- **Brief**
In the passage on World Heritage politics below, what explicit mission was UNESCO given when it was born of war?

- **Page extract**
It is typically said that heritage is always political. Such a statement might refer to the everyday politics of local stakeholder interests on one end of the spectrum or the volatile politics of destruction and erasure of heritage during conflict on the other. If heritage is always political, then one might expect that the workings of World Heritage might be especially fraught, given the international dimension. In particular, the intergovernmental system of the United Nations Educational, Scientific and Cultural Organization (UNESCO) World Heritage programme must navigate the inherent tension between state sovereignty and nationalist interests and the wider concerns of a universal regime (Francioni 2008; Pavone 200 The 1972 Convention concerning the Protection of World Cultural and Natural Heritage and its list of over a thousand properties has many such contentious examples, including sites in Israel, Mali, Syria, Crimea, Congo and Cambodia. As an organization, UNESCO was born of war, with an explicit mission to end global conflict and help the world rebuild materially and morally (Guitton 2006), but it has found its own history increasingly entwined with that of international politics and violence.

- **Material shown**
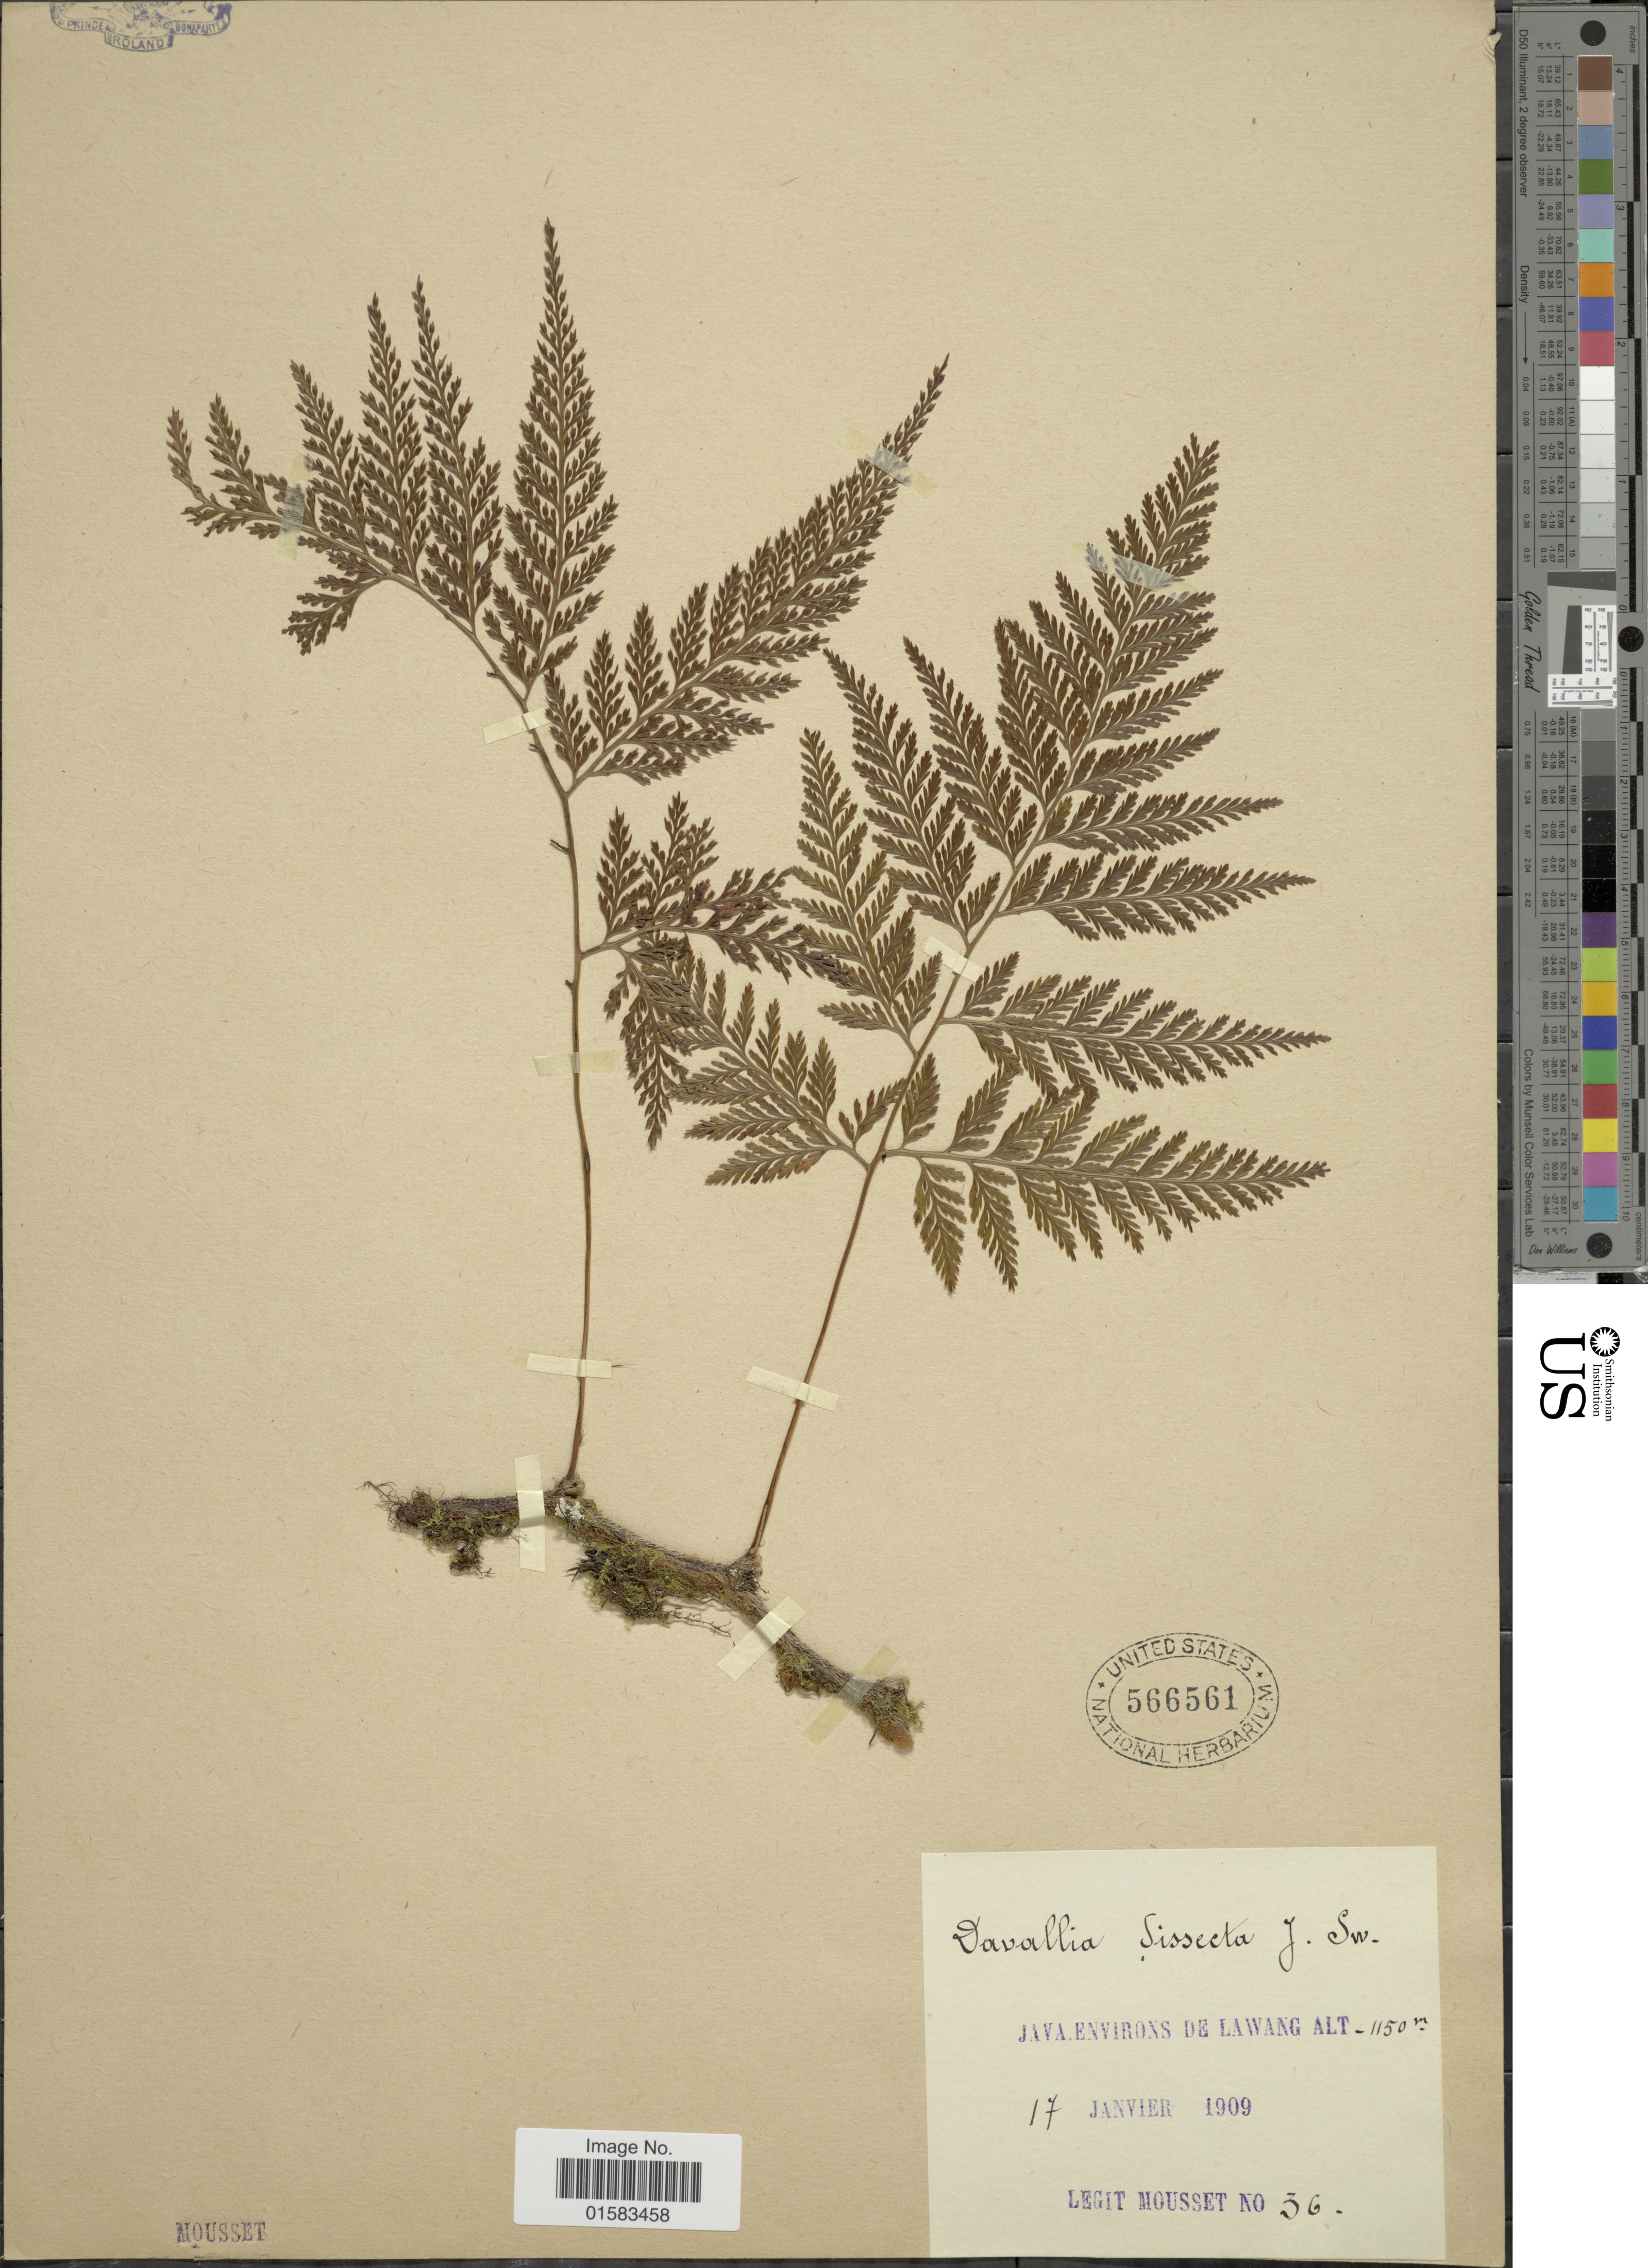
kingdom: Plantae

---

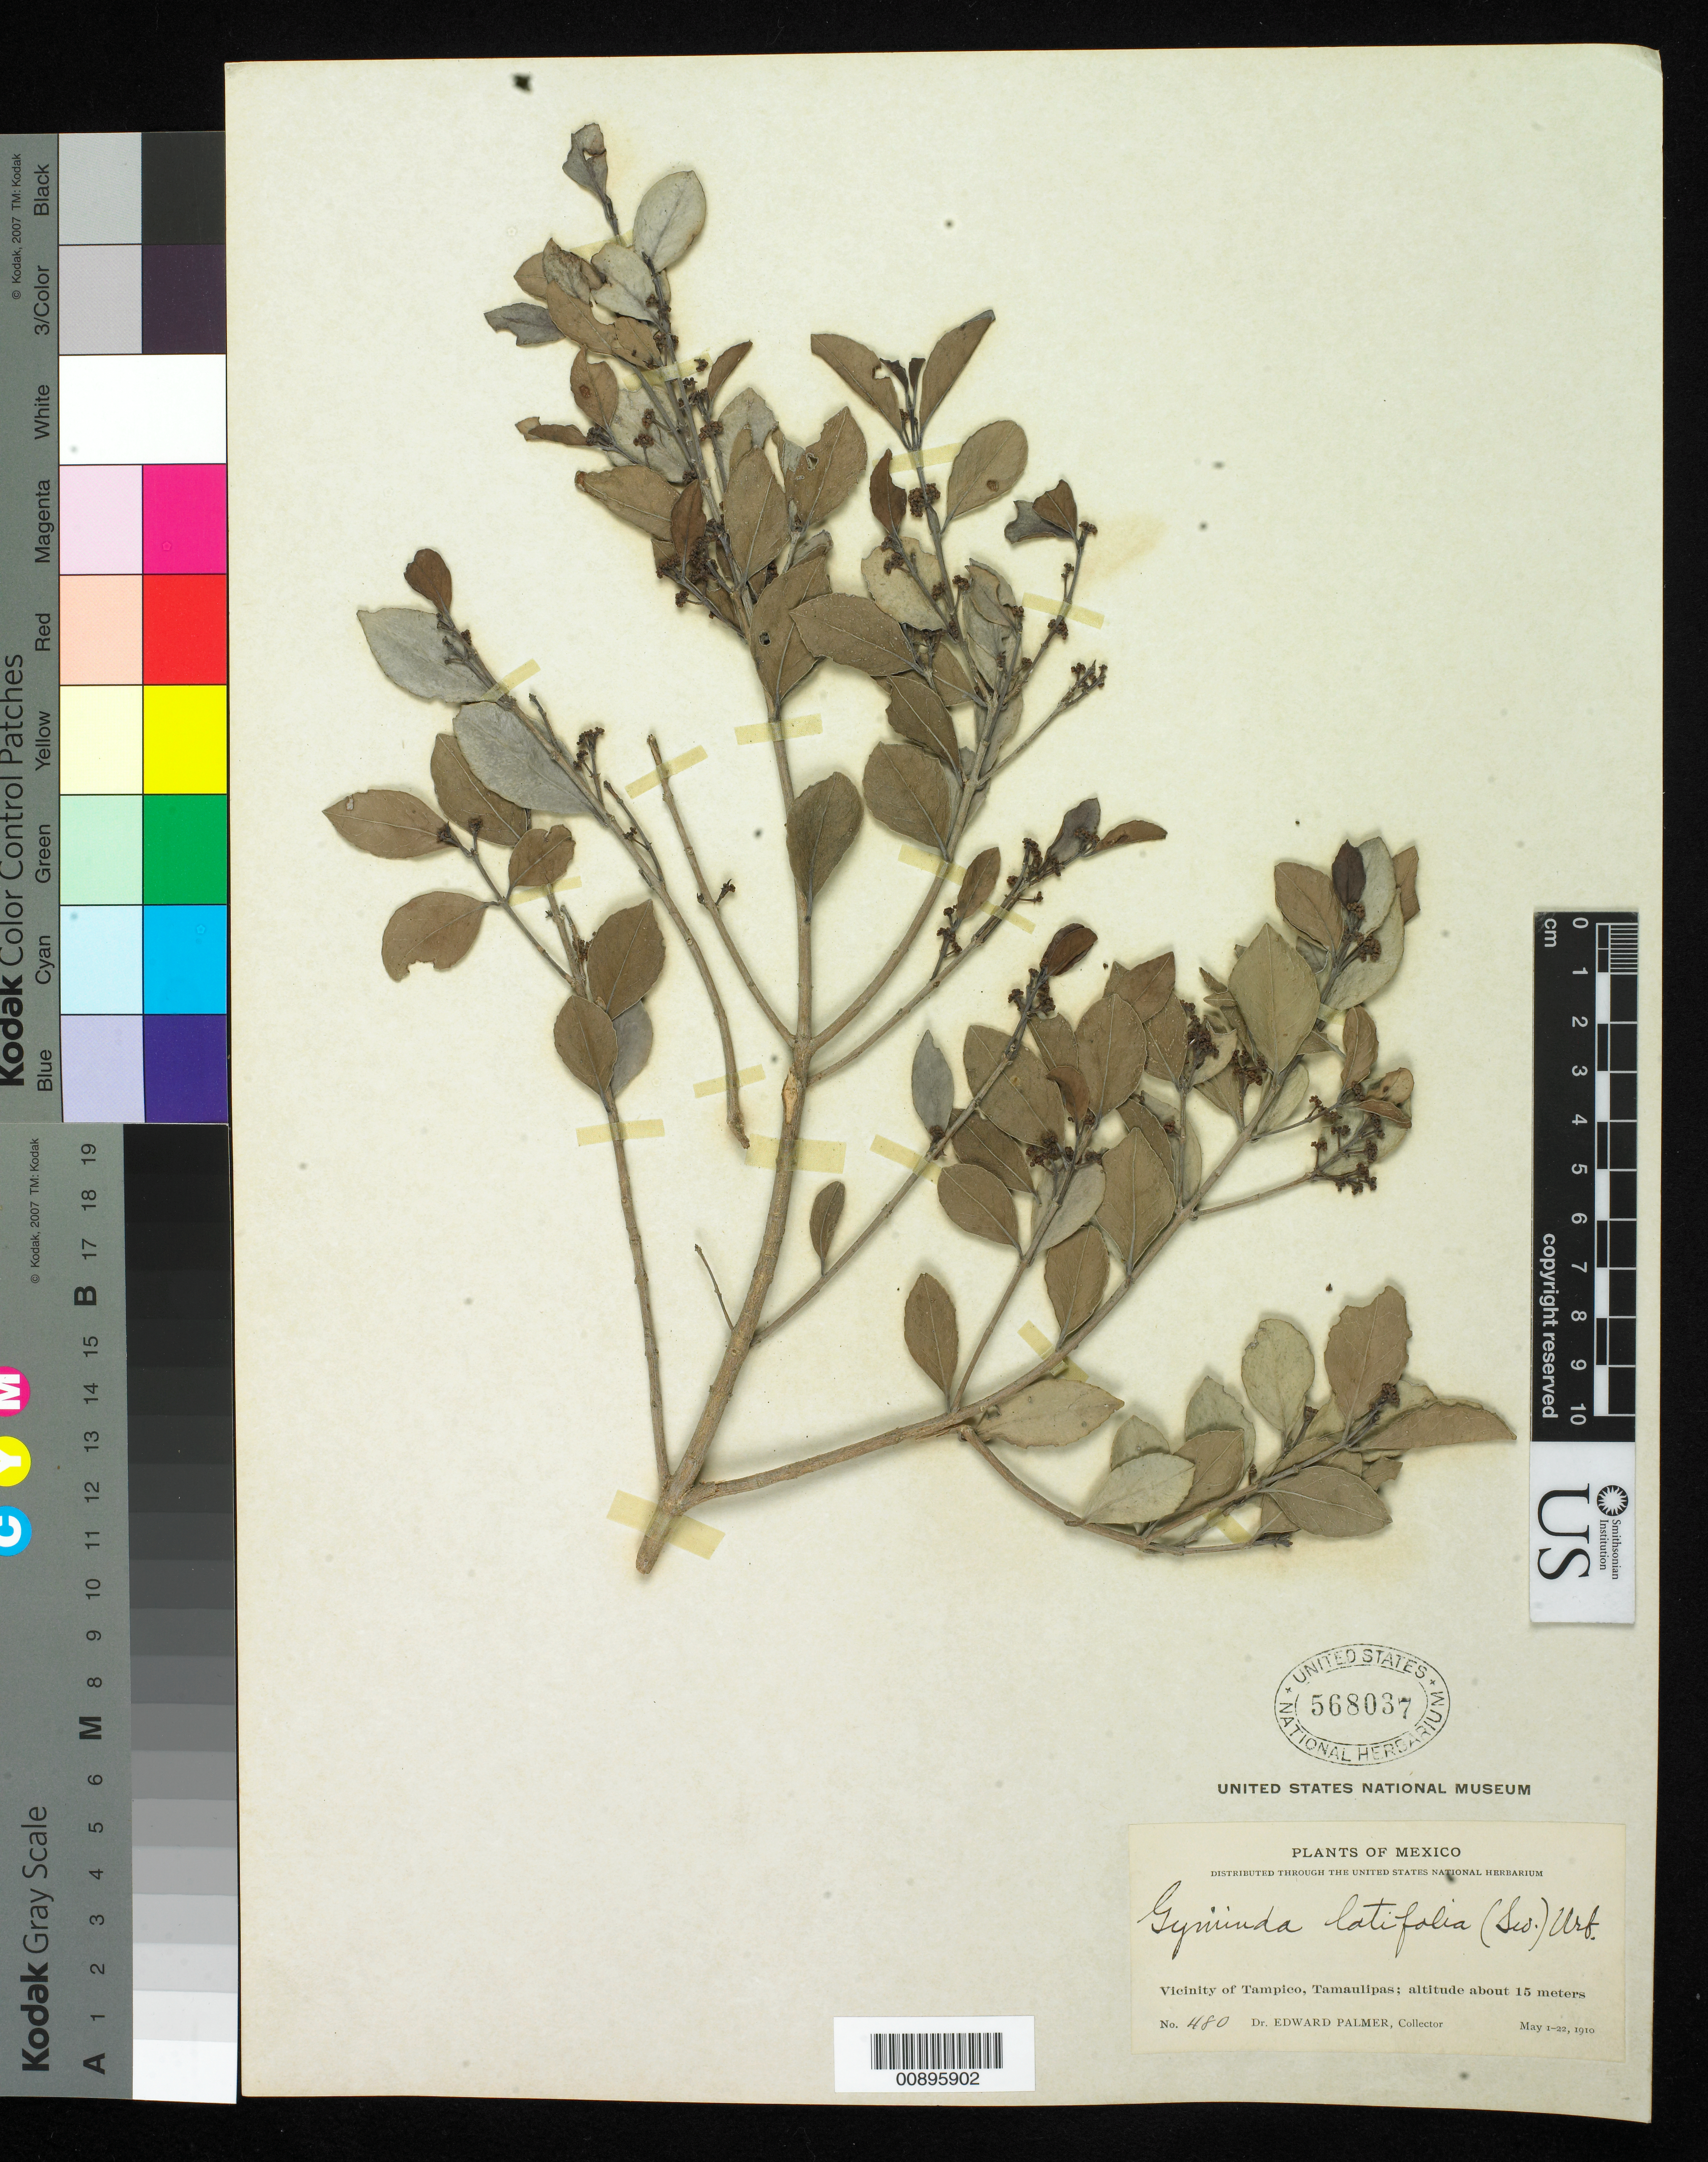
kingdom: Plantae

- **Answer for this exercise**
To end global conflict and help the world rebuild materially and morally.